Hollow Out the Dark, cover


Hollow Out The Dark
by James Wade

New York: Blackstone Publishing, 2024.
328 pp. $25.20 hardcover.

Reviewed by
Jim Sanderson


“In this cold, in this dark, in this county, the characters try to hollow out some light in the dark. Few succeed.”

In Hollow Out the Dark, James Wade depicts a war between bootleggers in depression-era Texas. As the body count, double crosses, and complexities arise, one is reminded of Dashiell’s Hammet’s masterpiece, Red Harvest. Wade, however, offers a distinct narrator in contrast to Hammet’s tough, terse Continental OP. Wade’s voice is a character all its own and one to be celebrated.

   The novel begins when Jesse Cole returns from war to find his brother has committed suicide and left his widow and children to fend for themselves. Jesse takes on his brother’s family as well as the duty of looking out for his friend Hollis who is in debt to the criminal brothers Squirrel and Frog, and it isn’t long before Jesse’s life and freedom are on the line.

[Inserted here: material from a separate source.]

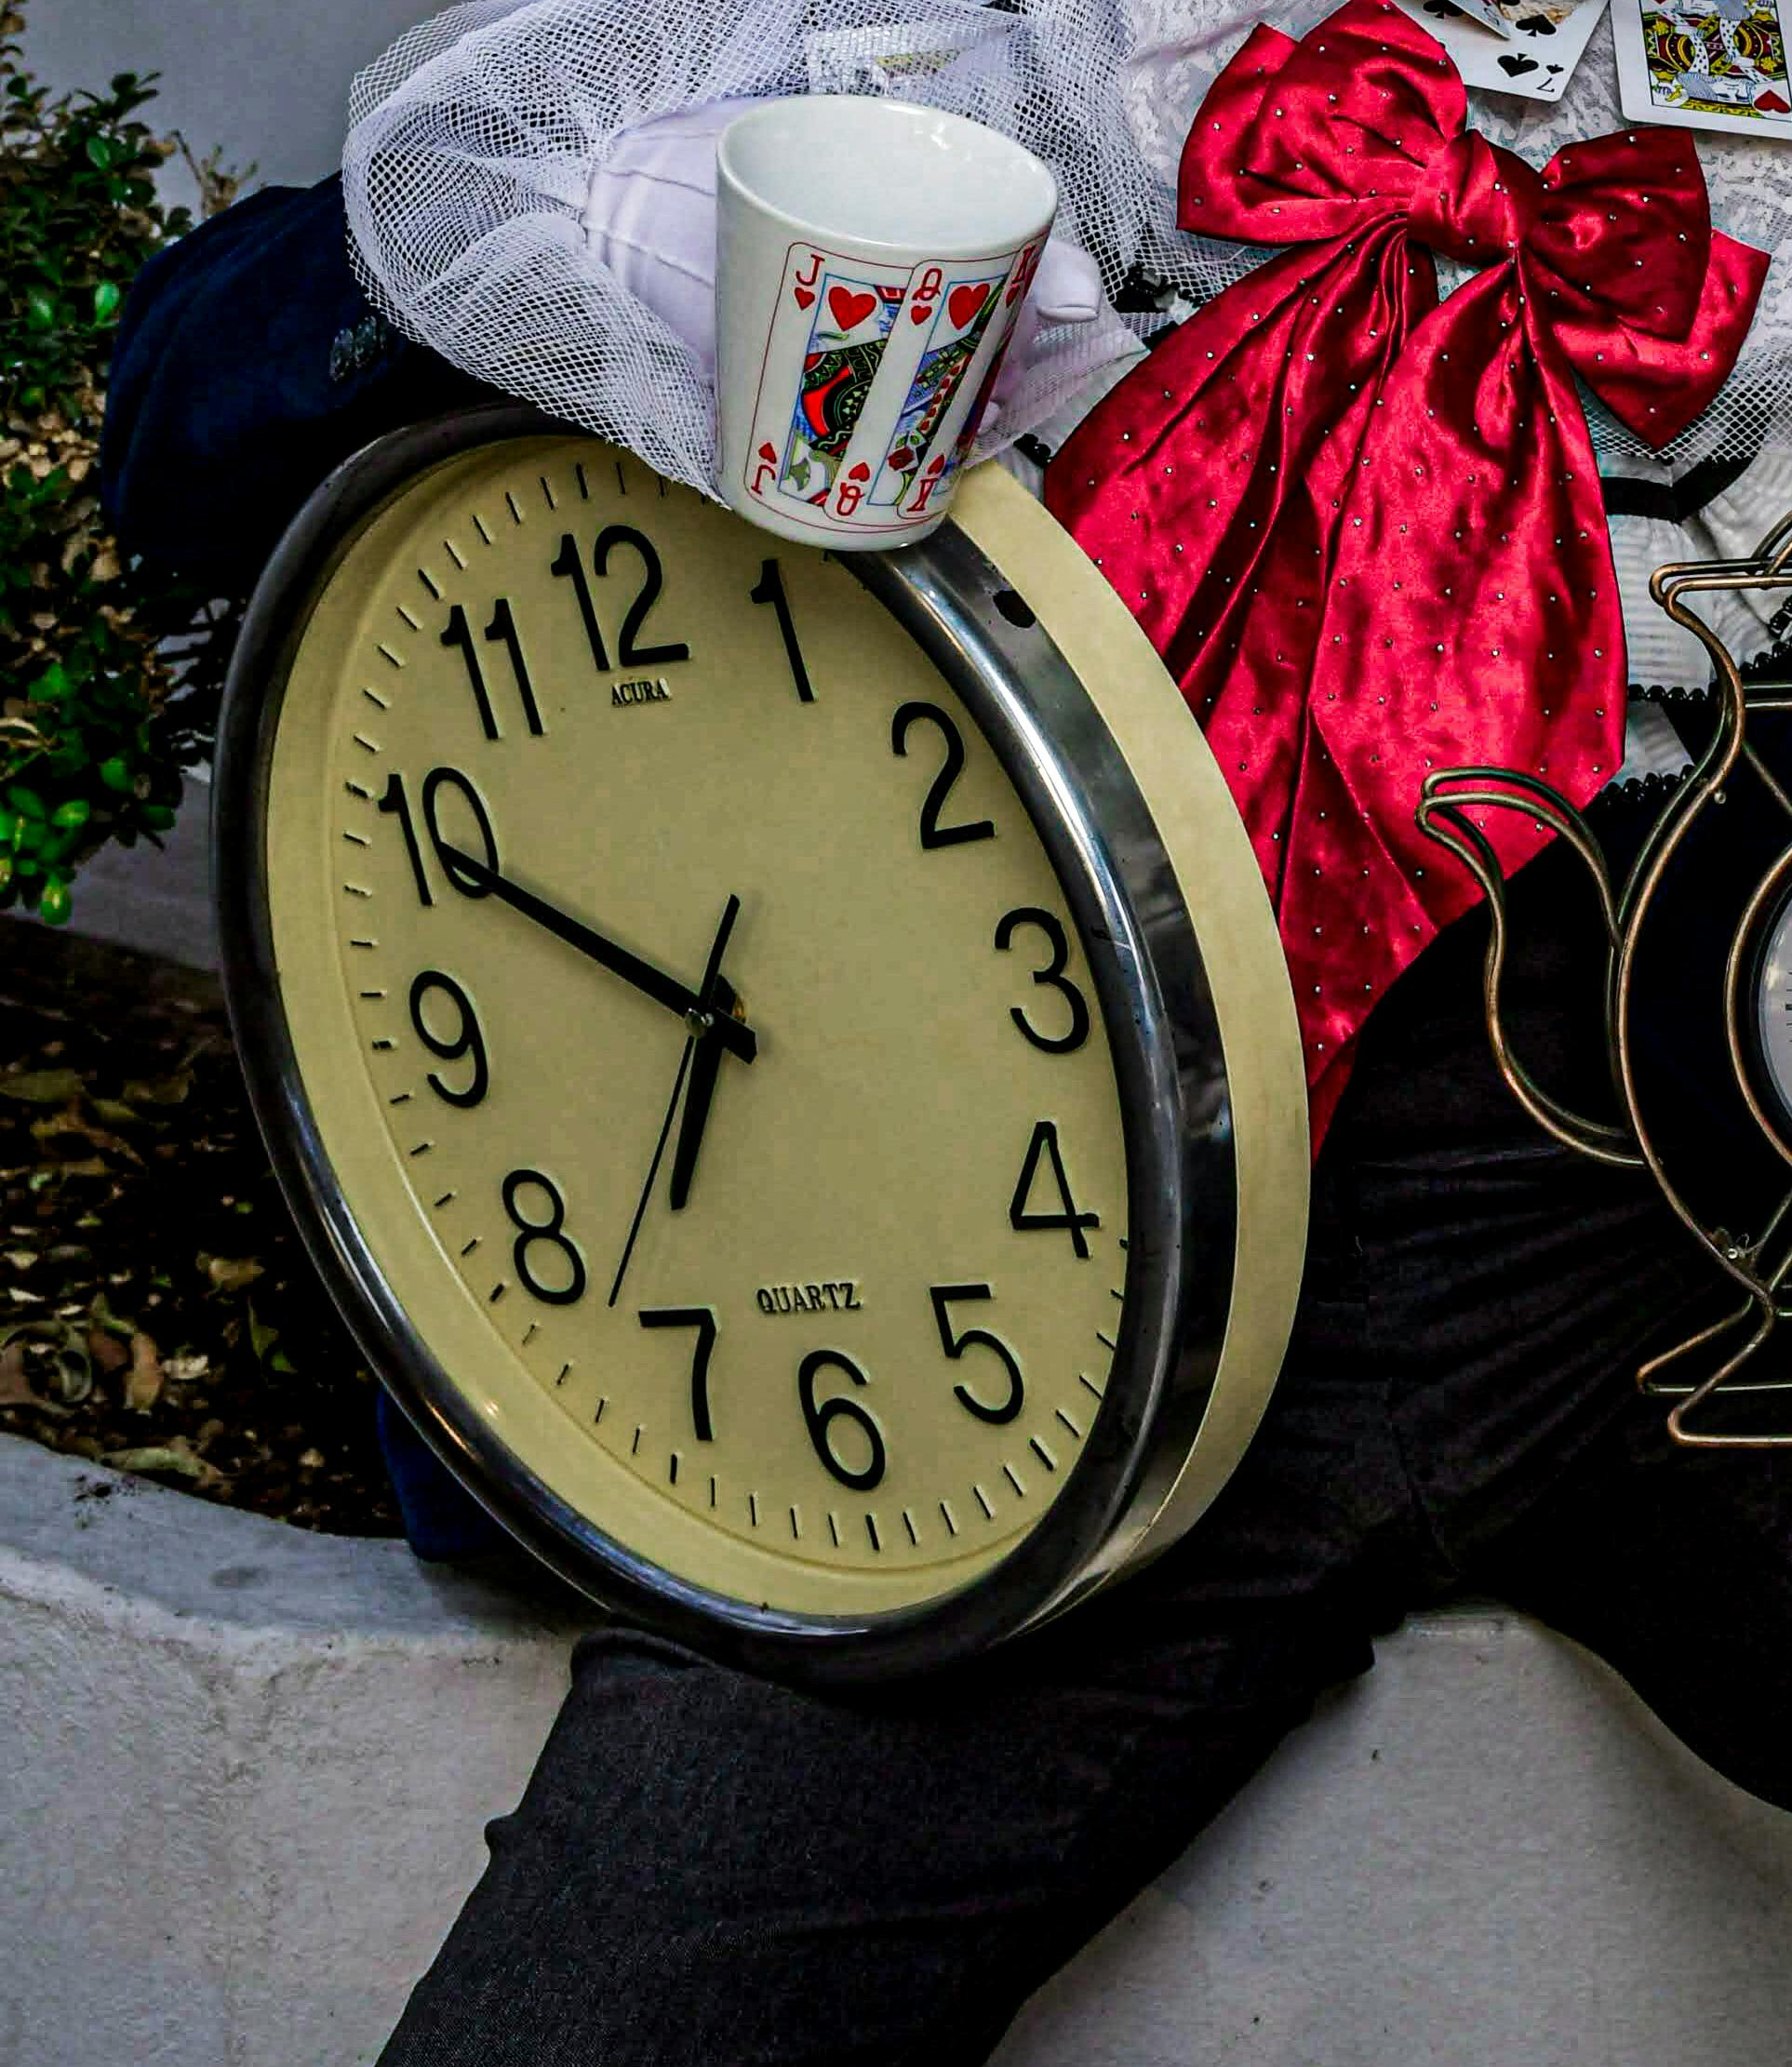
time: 6:49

   One of the best things about Hollow Out the Dark is that Wade doesn’t just stick with Jesse but gives readers time with every character. The characters’ actions and dialogue reveal themselves, and Wade’s narration comments on the whole milieu of this East Texas county. Passages ponder time, history, culture, and the socioeconomics of the place making it another character all its own. In the early chapters, the narrator uses words, sentences, and phrases that approximate the stiff articulation of the ponderings or fears of the more sophisticated characters: “Jesse sat the porch after Sarah was abed and looked out at the knobbed and leafless oaks that stood heavy among thick tracts of lank, yellow pines. Dark and cold and quiet.”

   In this cold, in this dark, in this county, the characters try to hollow out some light in the dark. Few succeed. With this narrative/literary style, Wade spends most of the novel establishing these characters and their convoluted, ruptured interdependences. But toward the end, the plot picks up speed and wraps the story up in a tragic way that manages both to satisfy and surprise.

   Wade allows his narrator to follow or concede to certain contemporary literary habits. So many times, crime or mystery or action novels open with a first chapter that introduces us to one or more characters only to kill them off at the end of the chapter. Sometimes, these plot-crutch killings come later in the novel. And to help the plot, Wade’s narrator plays coy by not finishing the end of a particular shootout so that we are led to believe one outcome when another, unexplained one, comes to be true. And in another instance, the narrator doesn’t name the betrayer. We learn what happens and who happens later, but again I feel manipulated. And sometimes, similar to film, one character will enter a scene to interact with other characters. But at the end of the scene, the character we follow into the scene leaves, thus leaving us with the other lesser characters watching the character we followed in go away.

   Wade deserves more readers and praise. For he takes classic noir with their plots and hard-luck heroes and stretches that darkness into a universal condition (especially in East Texas). The only way out is a hard-earned self-awareness that his characters use to hollow out that dark.


Jim Sanderson has published eight novels, and Brash Books has republished three and then combined all three in a digital edition. Additionally, he has published three short story collections, an essay collection, two textbooks, an “as told to” memoir, and about eighty articles, stories, or essays. For a living he teaches and served as chair for the English and Modern Languages Department at Lamar University. Lamar University recently appointed him as Writer-in-Residence.